=== Data lines ===

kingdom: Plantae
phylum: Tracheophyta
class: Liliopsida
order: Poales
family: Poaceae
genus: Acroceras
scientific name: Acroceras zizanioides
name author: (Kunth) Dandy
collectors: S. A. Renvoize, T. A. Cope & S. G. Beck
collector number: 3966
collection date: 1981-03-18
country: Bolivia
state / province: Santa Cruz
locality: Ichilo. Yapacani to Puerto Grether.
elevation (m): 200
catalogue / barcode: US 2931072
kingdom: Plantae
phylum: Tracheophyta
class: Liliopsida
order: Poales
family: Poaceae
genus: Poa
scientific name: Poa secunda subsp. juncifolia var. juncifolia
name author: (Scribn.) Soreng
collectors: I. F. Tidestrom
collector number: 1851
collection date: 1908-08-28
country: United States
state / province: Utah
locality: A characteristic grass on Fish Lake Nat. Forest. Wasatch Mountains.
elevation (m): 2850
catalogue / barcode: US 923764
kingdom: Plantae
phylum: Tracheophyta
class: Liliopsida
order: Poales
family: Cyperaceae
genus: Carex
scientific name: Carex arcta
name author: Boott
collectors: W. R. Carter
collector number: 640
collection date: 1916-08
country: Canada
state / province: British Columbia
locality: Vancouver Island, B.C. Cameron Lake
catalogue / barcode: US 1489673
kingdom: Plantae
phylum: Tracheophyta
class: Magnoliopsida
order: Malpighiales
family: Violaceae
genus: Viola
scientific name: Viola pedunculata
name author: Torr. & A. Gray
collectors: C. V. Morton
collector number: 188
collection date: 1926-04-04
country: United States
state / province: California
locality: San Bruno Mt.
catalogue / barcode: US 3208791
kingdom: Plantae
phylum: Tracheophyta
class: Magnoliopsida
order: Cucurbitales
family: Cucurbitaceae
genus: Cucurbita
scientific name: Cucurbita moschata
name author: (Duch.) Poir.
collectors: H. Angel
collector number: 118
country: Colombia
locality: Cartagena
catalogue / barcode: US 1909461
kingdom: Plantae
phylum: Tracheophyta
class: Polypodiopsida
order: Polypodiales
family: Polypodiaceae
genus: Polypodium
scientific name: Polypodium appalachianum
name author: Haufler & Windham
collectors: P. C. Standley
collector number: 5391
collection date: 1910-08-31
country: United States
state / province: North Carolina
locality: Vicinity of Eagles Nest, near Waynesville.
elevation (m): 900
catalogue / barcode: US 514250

===

## Problem requirements
Please retype the lines above word for word, starting with the first line of the items and going on through the line that contains "order: Malpighiales".

## Reply to the exercise
kingdom: Plantae
phylum: Tracheophyta
class: Liliopsida
order: Poales
family: Poaceae
genus: Acroceras
scientific name: Acroceras zizanioides
name author: (Kunth) Dandy
collectors: S. A. Renvoize, T. A. Cope & S. G. Beck
collector number: 3966
collection date: 1981-03-18
country: Bolivia
state / province: Santa Cruz
locality: Ichilo. Yapacani to Puerto Grether.
elevation (m): 200
catalogue / barcode: US 2931072
kingdom: Plantae
phylum: Tracheophyta
class: Liliopsida
order: Poales
family: Poaceae
genus: Poa
scientific name: Poa secunda subsp. juncifolia var. juncifolia
name author: (Scribn.) Soreng
collectors: I. F. Tidestrom
collector number: 1851
collection date: 1908-08-28
country: United States
state / province: Utah
locality: A characteristic grass on Fish Lake Nat. Forest. Wasatch Mountains.
elevation (m): 2850
catalogue / barcode: US 923764
kingdom: Plantae
phylum: Tracheophyta
class: Liliopsida
order: Poales
family: Cyperaceae
genus: Carex
scientific name: Carex arcta
name author: Boott
collectors: W. R. Carter
collector number: 640
collection date: 1916-08
country: Canada
state / province: British Columbia
locality: Vancouver Island, B.C. Cameron Lake
catalogue / barcode: US 1489673
kingdom: Plantae
phylum: Tracheophyta
class: Magnoliopsida
order: Malpighiales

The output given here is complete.